If the automatic posting feature worked correctly, this post is going up at about 12:00 on Monday, May 26 — Memorial Day — while I am happily sitting at my family’s cabin in Wisconsin enjoying some beautiful summer weather. If not, this will just get posted on Tuesday!
In trying to figure out a summer reading list, I’ve been thinking quite a bit about how the time and place we decide to read a book can impact the way we feel about it. I’ve been reading American Gods by Neil Gaiman, but I’m having a really hard time getting through it. I love the book, and each time I sit down to read I get engaged, but I also keep getting distracted.
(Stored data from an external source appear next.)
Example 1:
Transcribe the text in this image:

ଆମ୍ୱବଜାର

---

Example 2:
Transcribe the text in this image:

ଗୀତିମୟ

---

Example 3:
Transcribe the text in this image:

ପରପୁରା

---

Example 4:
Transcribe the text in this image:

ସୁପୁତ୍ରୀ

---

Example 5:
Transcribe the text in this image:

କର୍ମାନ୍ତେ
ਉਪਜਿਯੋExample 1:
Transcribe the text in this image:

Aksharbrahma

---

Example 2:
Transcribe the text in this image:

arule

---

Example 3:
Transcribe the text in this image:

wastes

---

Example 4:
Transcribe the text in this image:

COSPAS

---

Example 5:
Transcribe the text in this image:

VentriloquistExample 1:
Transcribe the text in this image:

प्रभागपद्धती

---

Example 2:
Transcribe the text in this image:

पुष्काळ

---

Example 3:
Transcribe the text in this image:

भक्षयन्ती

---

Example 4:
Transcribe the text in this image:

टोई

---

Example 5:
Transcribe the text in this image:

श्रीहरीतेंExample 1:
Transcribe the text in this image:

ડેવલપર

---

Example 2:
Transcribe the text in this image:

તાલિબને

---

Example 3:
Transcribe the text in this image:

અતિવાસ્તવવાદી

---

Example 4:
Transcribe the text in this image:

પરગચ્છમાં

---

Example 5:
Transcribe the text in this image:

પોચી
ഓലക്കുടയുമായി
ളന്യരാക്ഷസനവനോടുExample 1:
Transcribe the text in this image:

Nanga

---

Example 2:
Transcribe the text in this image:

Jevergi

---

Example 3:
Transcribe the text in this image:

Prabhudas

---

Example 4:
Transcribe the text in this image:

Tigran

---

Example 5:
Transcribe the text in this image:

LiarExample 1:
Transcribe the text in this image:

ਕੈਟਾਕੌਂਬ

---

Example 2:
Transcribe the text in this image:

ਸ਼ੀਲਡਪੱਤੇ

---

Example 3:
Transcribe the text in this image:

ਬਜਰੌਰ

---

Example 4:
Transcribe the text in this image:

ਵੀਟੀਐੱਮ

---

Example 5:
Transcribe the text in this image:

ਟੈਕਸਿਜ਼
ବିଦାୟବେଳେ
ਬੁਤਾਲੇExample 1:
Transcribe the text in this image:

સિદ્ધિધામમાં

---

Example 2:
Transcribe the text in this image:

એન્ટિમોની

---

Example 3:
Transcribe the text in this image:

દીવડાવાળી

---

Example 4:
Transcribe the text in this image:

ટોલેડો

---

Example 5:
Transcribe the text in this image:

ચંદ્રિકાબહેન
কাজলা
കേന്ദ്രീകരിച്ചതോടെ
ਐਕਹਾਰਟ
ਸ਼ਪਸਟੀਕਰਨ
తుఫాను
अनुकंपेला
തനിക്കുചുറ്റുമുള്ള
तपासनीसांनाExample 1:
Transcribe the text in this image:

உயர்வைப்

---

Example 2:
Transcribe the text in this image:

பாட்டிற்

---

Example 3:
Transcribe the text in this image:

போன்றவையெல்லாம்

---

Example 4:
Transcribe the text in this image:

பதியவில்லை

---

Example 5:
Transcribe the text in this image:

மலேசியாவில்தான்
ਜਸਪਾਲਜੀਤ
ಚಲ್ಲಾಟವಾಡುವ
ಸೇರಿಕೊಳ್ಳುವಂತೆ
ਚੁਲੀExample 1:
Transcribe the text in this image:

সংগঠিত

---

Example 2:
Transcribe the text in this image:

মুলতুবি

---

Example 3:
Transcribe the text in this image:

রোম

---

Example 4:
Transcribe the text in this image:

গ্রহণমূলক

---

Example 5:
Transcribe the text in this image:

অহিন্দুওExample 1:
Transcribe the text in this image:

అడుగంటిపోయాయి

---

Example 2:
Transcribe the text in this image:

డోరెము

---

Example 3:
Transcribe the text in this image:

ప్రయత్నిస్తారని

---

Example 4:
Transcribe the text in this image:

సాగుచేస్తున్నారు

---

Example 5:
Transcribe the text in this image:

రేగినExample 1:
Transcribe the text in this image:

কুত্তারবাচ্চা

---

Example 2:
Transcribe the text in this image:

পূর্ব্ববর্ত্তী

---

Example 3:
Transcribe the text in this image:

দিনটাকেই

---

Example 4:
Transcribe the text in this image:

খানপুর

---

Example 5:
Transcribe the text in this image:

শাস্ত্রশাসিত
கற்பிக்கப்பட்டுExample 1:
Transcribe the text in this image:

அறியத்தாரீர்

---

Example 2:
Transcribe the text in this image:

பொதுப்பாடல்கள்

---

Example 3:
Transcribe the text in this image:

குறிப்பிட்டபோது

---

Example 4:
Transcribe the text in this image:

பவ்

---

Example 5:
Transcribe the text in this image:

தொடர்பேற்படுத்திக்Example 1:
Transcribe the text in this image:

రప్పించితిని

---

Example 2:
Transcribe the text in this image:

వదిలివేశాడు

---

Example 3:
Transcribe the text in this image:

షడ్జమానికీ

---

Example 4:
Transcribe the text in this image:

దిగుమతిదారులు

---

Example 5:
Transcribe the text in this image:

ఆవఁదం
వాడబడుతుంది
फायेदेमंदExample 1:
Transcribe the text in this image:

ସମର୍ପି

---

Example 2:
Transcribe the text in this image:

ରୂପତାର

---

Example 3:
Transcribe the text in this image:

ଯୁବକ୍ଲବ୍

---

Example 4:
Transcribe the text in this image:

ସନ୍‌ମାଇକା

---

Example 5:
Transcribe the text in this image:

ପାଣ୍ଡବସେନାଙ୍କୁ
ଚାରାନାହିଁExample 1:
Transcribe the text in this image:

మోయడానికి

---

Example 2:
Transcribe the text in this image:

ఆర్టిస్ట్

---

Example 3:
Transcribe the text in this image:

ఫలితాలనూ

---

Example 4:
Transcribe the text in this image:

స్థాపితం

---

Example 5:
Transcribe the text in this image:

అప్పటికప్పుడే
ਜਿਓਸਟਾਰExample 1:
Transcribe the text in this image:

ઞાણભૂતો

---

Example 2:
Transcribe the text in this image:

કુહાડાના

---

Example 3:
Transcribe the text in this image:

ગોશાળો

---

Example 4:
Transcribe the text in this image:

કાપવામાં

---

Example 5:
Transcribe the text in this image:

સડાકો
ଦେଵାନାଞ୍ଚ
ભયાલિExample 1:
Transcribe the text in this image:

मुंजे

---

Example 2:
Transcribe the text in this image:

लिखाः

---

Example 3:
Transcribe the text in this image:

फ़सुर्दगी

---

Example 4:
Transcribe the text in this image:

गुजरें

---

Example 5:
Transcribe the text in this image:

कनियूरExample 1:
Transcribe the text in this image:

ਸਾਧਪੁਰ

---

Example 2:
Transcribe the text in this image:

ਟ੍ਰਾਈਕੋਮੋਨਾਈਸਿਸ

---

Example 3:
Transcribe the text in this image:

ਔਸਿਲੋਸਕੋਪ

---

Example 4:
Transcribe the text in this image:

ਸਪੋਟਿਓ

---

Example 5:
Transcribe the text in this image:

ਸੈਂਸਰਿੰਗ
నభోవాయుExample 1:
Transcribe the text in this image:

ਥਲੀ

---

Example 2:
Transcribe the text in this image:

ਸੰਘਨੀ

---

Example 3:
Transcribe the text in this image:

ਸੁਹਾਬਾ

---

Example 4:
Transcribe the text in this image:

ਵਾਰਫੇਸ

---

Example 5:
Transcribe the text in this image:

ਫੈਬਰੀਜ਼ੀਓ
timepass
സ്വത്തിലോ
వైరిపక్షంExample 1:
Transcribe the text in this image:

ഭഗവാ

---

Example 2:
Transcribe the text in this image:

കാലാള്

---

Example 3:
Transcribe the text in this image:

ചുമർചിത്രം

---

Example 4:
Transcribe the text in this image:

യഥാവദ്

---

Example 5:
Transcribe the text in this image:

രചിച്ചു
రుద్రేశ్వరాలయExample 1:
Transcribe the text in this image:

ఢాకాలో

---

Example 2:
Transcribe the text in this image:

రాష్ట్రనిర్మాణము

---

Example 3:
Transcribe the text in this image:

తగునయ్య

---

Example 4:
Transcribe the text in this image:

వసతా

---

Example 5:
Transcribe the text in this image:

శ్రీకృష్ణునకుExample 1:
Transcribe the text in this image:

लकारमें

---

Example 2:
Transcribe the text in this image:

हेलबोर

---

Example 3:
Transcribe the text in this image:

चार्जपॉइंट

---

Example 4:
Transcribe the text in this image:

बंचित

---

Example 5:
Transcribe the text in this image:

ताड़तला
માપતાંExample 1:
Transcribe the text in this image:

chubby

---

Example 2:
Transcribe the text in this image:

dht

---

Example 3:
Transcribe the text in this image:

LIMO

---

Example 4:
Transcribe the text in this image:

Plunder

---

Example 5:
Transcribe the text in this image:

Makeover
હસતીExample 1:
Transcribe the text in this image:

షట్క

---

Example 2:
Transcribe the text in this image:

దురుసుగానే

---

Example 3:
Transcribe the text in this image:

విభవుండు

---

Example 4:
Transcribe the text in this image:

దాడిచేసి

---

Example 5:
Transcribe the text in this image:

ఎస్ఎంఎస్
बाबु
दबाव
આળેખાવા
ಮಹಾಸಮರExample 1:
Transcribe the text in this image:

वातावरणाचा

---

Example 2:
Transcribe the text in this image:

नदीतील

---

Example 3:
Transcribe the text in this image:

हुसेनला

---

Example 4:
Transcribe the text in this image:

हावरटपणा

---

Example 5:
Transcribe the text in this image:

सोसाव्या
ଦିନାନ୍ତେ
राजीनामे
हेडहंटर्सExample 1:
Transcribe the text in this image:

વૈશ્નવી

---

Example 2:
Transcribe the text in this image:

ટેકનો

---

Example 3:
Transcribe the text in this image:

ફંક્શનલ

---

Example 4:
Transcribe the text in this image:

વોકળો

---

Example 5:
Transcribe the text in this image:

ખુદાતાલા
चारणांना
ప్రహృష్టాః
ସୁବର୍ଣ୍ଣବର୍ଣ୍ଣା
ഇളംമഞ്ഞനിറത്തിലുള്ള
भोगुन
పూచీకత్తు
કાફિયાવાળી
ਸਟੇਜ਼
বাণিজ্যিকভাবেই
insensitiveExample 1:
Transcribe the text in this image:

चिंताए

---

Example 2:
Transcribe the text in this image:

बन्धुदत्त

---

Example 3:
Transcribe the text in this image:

I think the reason is because there is a lot of commentary and thought in the book, and my brain is just too checked out to be doing the work necessary to appreciate the book for what it is.
I can think of another great example of a book I should have enjoyed, but circumstances made me just loathe. It was March of my sophomore year of college, and I was reading Here and Nowhere Else: Late Seasons of a Farm and Its Family by Jane Brox for a class called Creative Nonfiction. Brox recounts a period of her life where she returned to her family farm to help care for her troubled brother and aging parents. The book is beautiful — Brox’s prose is simple, fluid, and the story should have been engaging — yet my classmates and I couldn’t get passed the dark tone of the story. At the end of winter on the prairie, we wanted something uplifting and positive to help us get pulled out of our funk and into spring. I think if I went back to the book today I’d really appreciate it, but the wrong place and wrong time just made me despise it.
Do any of you have experiences with books you hated at first, and then really enjoyed, or really enjoyed and then hated on a second read? Any of those related to the time and place you were reading?